PROMPT:
Reproduce verbatim the portion of the listing below that begins with the line containing "著作2012, 著作2013, 著作2014, 著作2015, 著作2016, 著作2017" and ends with the line containing "Reading right to", including both of those lines.

========

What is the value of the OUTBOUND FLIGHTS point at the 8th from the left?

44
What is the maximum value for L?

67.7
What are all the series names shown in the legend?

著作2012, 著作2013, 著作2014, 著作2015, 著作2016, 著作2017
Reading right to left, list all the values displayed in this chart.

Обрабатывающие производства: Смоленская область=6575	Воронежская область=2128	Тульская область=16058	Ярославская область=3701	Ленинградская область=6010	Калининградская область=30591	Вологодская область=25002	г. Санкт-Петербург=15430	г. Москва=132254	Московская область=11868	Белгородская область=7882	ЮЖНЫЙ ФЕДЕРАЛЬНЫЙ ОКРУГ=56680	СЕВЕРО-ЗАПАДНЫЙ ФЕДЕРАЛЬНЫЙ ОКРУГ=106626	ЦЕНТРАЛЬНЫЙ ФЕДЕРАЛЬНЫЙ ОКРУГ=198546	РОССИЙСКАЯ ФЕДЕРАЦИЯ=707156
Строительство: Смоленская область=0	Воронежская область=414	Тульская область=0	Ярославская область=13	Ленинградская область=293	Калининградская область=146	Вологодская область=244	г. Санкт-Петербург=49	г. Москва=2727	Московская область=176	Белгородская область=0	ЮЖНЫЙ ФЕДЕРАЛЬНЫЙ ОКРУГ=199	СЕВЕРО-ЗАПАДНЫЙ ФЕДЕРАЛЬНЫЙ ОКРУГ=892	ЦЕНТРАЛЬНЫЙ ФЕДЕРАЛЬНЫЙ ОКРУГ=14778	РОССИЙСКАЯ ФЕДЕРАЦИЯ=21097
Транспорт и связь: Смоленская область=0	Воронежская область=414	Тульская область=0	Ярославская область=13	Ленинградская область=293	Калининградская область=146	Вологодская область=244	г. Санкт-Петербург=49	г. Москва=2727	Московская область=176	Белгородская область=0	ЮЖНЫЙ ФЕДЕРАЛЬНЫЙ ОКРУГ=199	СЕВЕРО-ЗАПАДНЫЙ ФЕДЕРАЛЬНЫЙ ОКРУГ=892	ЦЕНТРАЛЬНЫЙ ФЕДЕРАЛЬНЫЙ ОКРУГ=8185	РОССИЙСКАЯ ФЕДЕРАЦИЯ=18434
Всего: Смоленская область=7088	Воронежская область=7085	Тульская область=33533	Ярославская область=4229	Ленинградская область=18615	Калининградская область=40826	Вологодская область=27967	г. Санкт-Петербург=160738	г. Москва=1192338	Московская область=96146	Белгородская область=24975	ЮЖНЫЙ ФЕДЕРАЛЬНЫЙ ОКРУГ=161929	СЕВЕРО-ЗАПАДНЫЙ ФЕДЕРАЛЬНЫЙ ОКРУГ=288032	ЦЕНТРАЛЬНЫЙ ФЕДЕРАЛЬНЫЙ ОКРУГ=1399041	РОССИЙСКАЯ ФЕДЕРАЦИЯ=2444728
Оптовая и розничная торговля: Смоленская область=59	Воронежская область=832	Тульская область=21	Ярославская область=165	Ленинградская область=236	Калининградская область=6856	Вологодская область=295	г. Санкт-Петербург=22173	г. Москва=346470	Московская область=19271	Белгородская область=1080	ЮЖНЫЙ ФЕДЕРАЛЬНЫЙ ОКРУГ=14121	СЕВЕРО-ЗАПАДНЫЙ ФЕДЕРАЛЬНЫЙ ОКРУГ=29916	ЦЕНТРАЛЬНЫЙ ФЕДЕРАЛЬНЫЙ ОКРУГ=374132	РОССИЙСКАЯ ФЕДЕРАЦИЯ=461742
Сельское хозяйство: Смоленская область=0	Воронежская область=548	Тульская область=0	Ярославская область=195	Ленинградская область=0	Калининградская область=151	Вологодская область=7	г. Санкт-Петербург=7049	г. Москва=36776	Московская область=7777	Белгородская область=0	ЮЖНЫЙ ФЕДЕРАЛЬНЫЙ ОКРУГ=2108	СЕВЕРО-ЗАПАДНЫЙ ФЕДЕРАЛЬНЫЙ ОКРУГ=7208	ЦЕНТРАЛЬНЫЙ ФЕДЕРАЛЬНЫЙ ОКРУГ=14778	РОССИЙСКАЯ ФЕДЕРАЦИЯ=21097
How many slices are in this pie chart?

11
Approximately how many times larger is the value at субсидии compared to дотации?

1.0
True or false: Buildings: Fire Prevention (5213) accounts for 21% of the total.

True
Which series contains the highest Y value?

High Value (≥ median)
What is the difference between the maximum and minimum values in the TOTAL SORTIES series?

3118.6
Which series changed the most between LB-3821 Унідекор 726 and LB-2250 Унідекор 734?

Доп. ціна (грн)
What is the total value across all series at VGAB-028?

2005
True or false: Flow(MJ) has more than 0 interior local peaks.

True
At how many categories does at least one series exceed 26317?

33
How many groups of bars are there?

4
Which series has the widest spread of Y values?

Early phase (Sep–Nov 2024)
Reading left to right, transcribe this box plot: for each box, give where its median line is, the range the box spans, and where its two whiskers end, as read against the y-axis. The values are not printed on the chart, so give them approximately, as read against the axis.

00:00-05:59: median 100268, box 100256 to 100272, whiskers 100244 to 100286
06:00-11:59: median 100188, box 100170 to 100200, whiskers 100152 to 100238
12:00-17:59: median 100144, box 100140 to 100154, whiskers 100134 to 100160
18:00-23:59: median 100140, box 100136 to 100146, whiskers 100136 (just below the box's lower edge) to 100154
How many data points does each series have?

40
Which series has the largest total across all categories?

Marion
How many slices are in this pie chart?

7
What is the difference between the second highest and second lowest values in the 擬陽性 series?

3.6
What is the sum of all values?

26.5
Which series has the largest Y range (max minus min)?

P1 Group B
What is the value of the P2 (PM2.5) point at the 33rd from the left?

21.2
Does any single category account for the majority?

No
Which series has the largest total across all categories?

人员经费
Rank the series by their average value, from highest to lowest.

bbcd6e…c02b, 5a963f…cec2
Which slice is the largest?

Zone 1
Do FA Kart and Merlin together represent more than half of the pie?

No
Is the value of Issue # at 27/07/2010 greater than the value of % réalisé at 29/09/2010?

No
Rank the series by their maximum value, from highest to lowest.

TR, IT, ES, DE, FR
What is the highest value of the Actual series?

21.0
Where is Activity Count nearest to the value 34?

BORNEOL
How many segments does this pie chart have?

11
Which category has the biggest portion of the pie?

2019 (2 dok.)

========

THE COMPLETED TASK:
著作2012, 著作2013, 著作2014, 著作2015, 著作2016, 著作2017
Reading right to left, list all the values displayed in this chart.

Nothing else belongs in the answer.